J'ai
cherché un récit, le mien, le notre, le sien, surtout le sien.
Silencieux, je l'ai imaginé. Si j'avais eu des ancêtres je leur
aurait moi même conté ce périple. Ils ne me voient plus, je me
suis abandonnée dans leurs idées, inventée. Mon grand-père,
l'homme dont je ne connais pas le nom, est un héros, je l'ai décidé.
On m'a dit que.. on m'a dit qu'il s'était battu, qu'il s'était fait
tué, qu'on l'aurait assasiné. J'ai du lire, on ne me l'a pas
raconté, c'est détour des yeux de mon père que j'ai saisi un fil
sur lequel je continue de tirer. Cameroun, Malande, Bafoussam,
Bassa.. Ce lexique est maintenant trop éloigné, les souvenirs je
les ai moi-même figé, m'assurant leur longévité. Il s'en ait
passé des choses, la terre a saigné, le coeur meurt toujours, mais
l'histoire on ne veut toujours pas me la raconter. Le malaise
persiste, on s'invente des personnages, mais me suis-je vraiment
raconté ma vie ? Le passé.. qu'est-ce que je peux faire de ce
passé. Je me rappelle du jour où j'ai commencé à me raconter ma
vie, mon histoire. C'est en retrouvant une photo de ma grand-mère,
la mère de mon père, la femme de mon grand-père, la mère de mes
oncles, la grand mère de mes cousins, la sorcière du village, ma
mère, la femme dont je porte le nom, je suis la mère de mon père,
elle est ma mère et je suis son père, Joséphine, Joseph, Josèfa.
On tenait un bébé entre nos mains, l'enfant de la photo c'était
moi, non, c'était ton frère, mais je pris la décision que ce
serait moi. Alors je me suis raconté cette histoire, oui, j'ai connu
ma grand-mère, oui je me suis connu, oui j'ai connu la mère de mon
père, on s'est connu. L'important était de raconter le jour ou elle
m'a prise dans ses bras, comme si le contact corporel avait été
transmetteur d'histoire, transmetteur généalogique, transmetteur
familial. Alors oui, elle m'a prise dans ses bras, m'a trasmise les
histoires de son pays, celui que je ne connais pas assez, le pays
silencieux. Le silence émane de moi, de mon père et de ses frères,
grimpons sur l'arbre tentaculaire, coupons lui des branches,
déracinons-le. J'ai mangé ses fruits imagniraires, j'ai mangé sa
force légendaire, j'ai mangé ma famille, j'ai mangé le silence.

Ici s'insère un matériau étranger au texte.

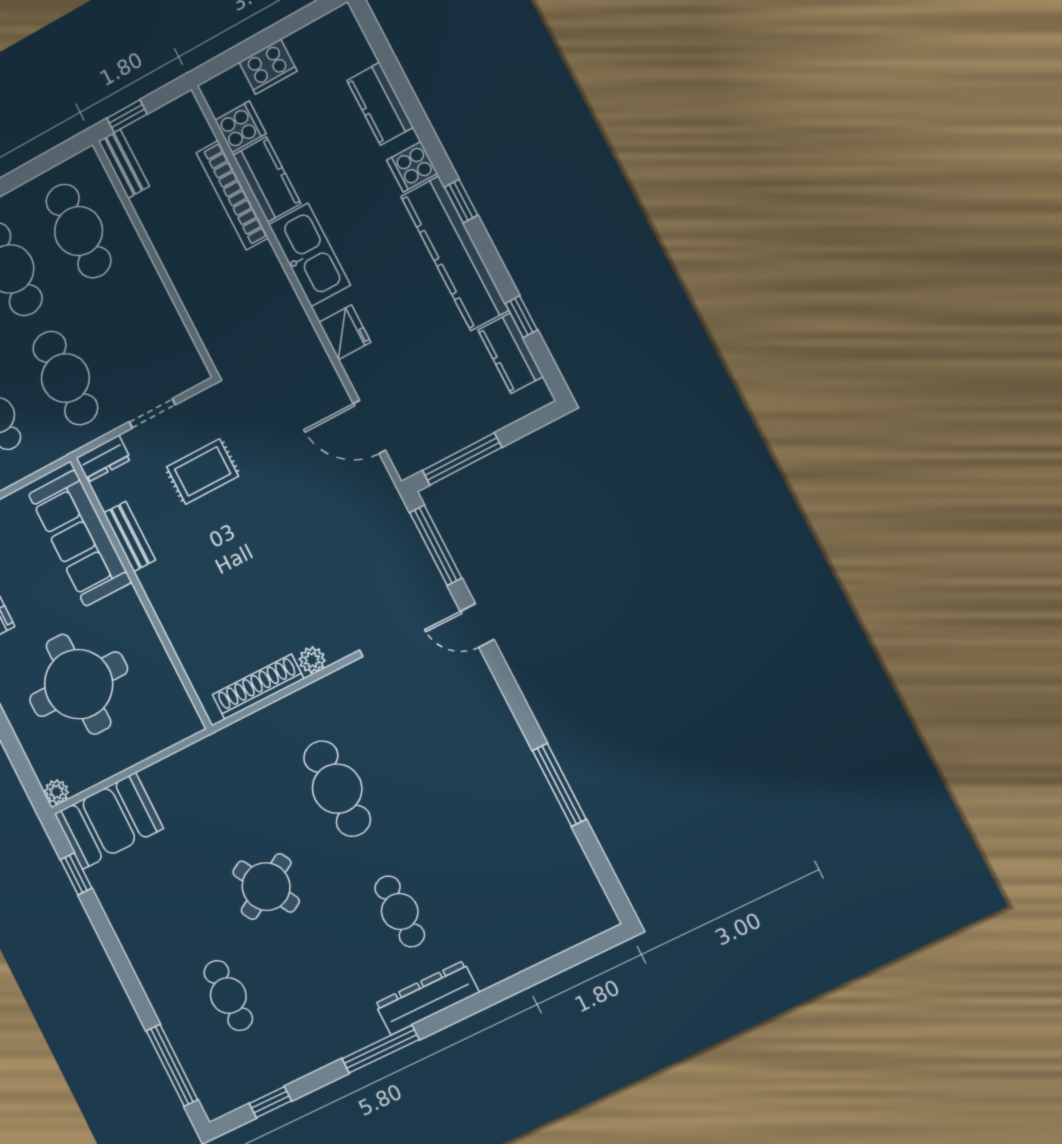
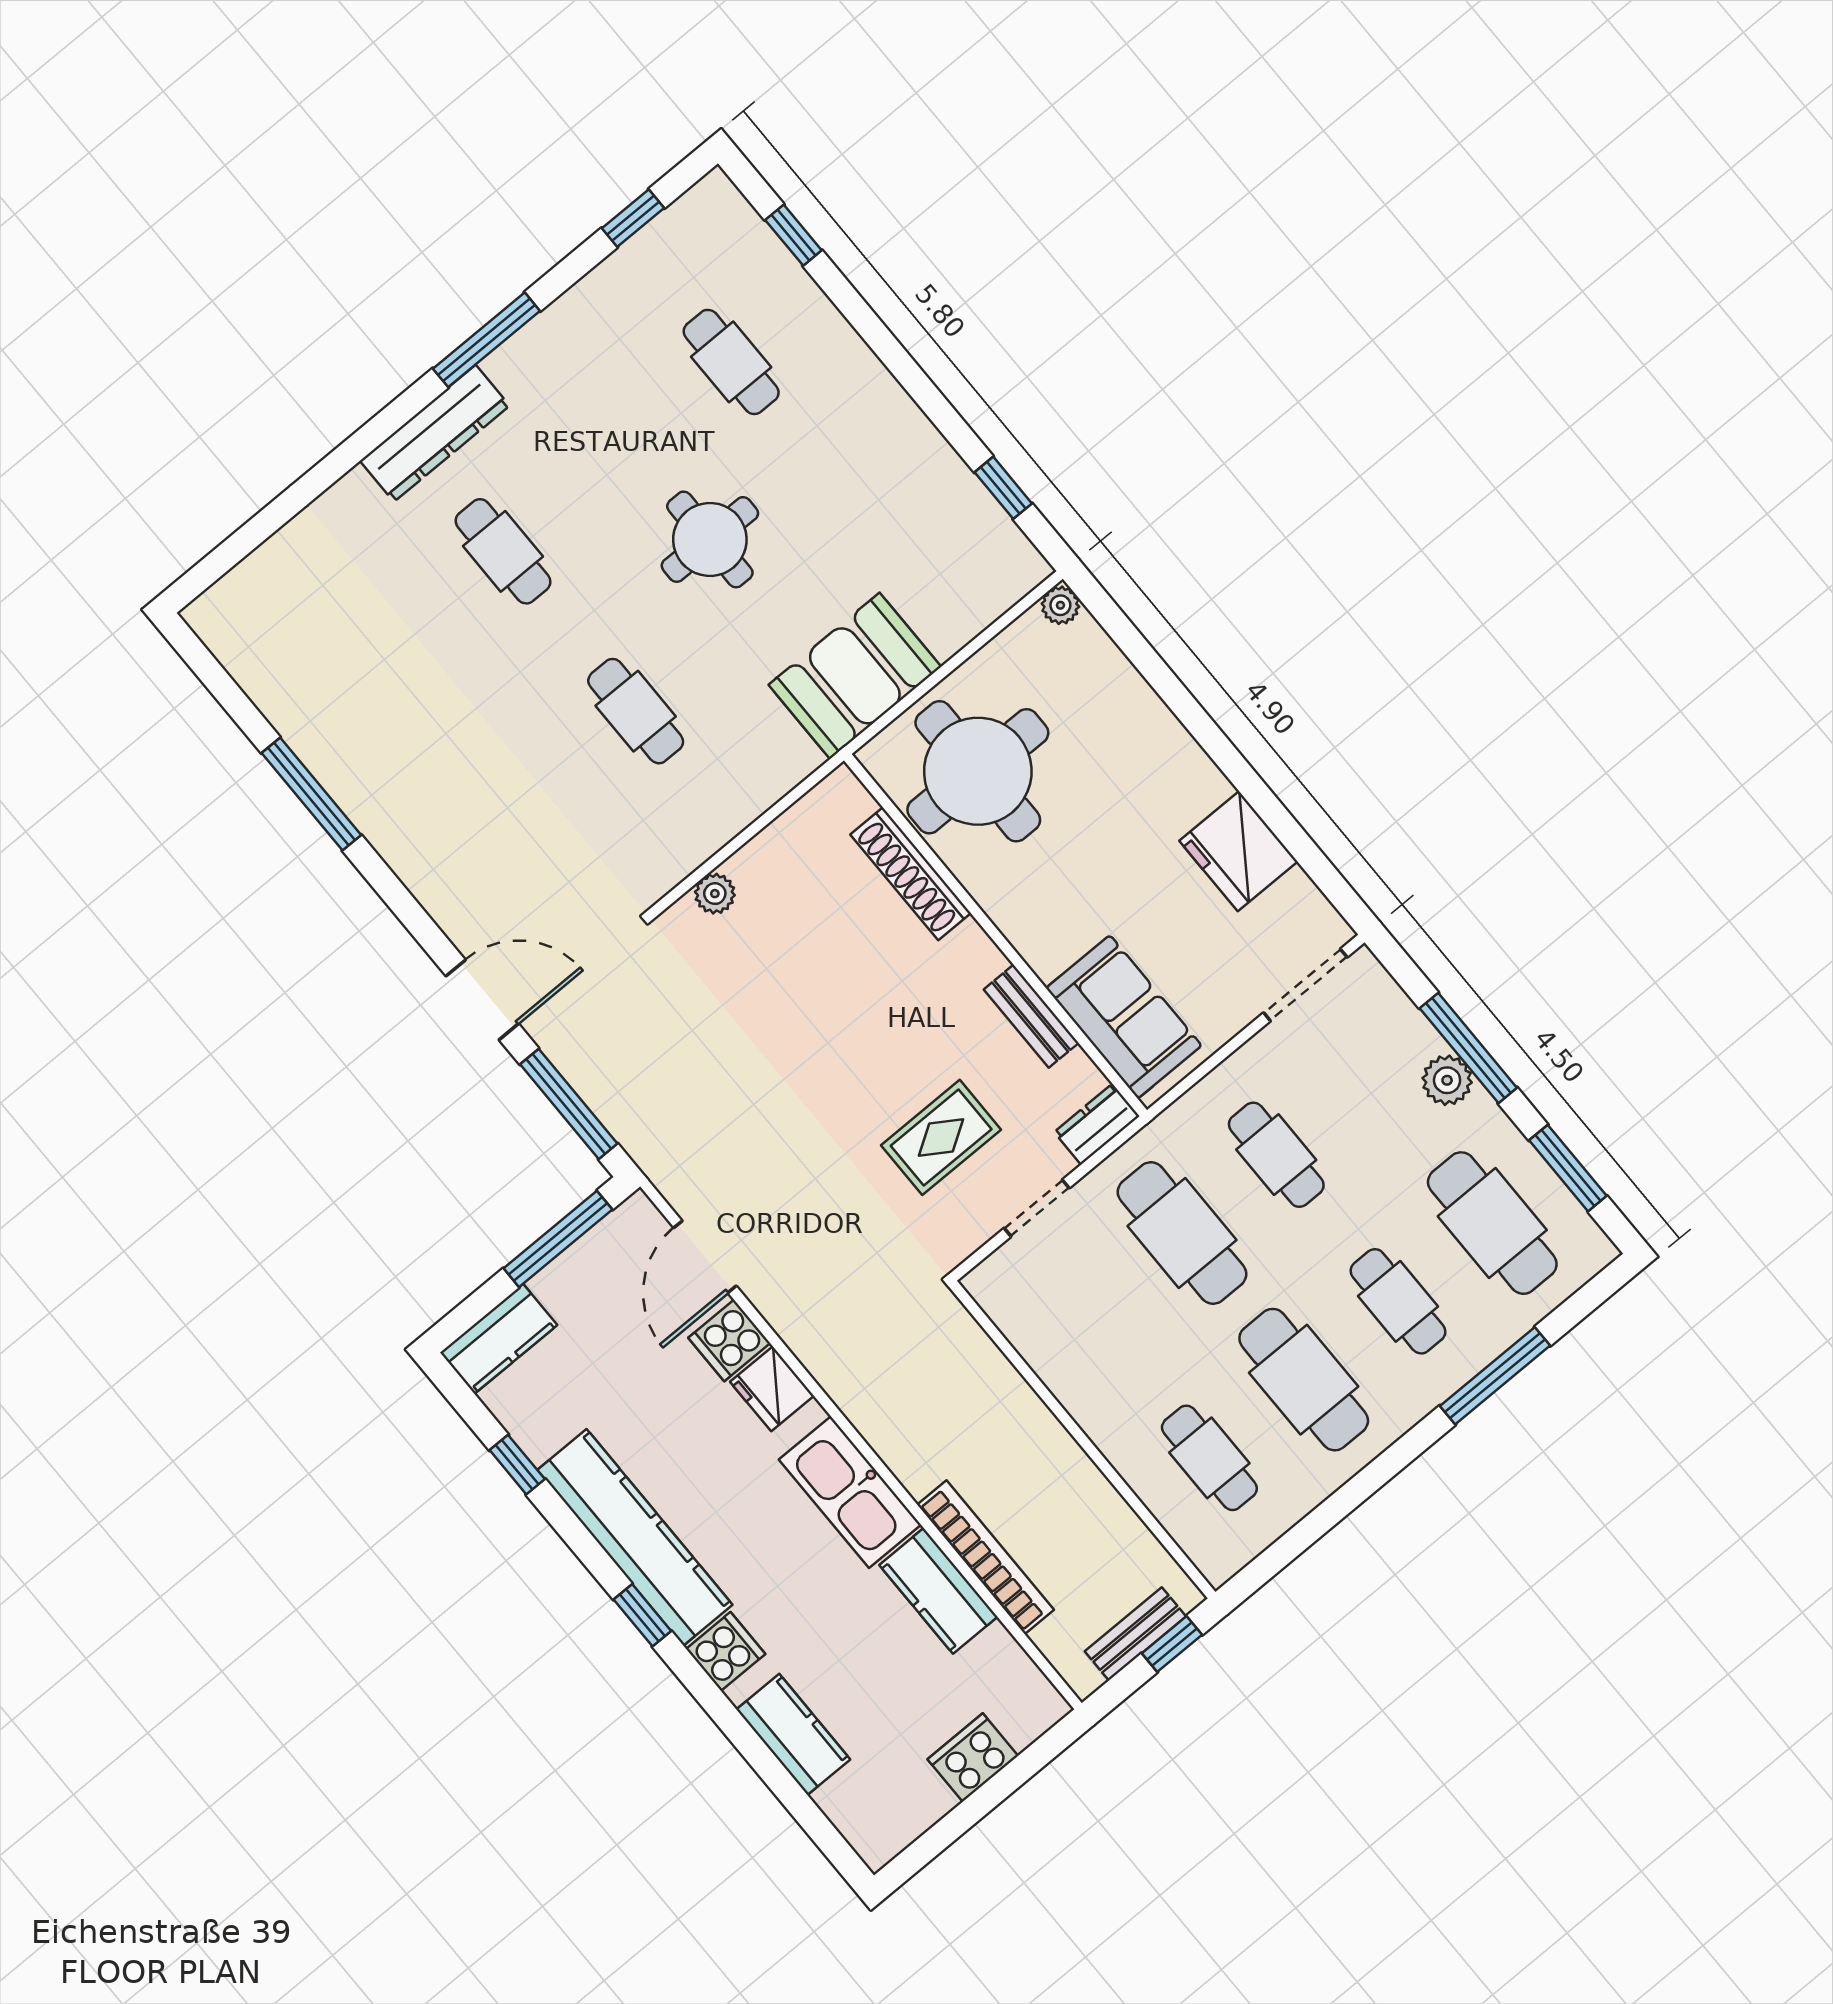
cooker: (240, 127) -> (729, 1340), moved
bench: (124, 164) -> (1135, 1634), moved, turned 90
cafe table: (79, 231) -> (1209, 1458), width x0.73, depth x0.74
kitchen counter: (511, 353) -> (499, 1339), moved, turned 90
door: (369, 427) -> (705, 1257), swing flipped
sofa: (80, 538) -> (1124, 1017), width x0.73
door: (477, 625) -> (482, 1000), width x1.38
round table: (79, 684) -> (978, 771), moved
shoe rack: (258, 687) -> (911, 874), moved, turned 90
cafe table: (337, 789) -> (636, 711), width x0.73, depth x0.74
booth: (109, 821) -> (855, 676), moved
round table: (266, 887) -> (710, 539), turned 30
window: (172, 1065) -> (793, 235), width x0.46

Mon grand-père, le héros, quand je pense à lui j'imagine une
Eglise, quand je pense à lui j'imagine la résistance, alors je me
dis que lui et moi avons résisté, avons combattu, parce que j'étais
là moi aussi ! Nous étions tous là, un jour, le jour où les
colons nous ont tué. Triste histoire, et drôle d'histoire, d'un
père qui vit dans le silence, d'un père qui maintenant vit en
France. On allait rien faire exploser, même si tu nous l'avait
raconté, même si tu nous avait raconté notre mort à tous.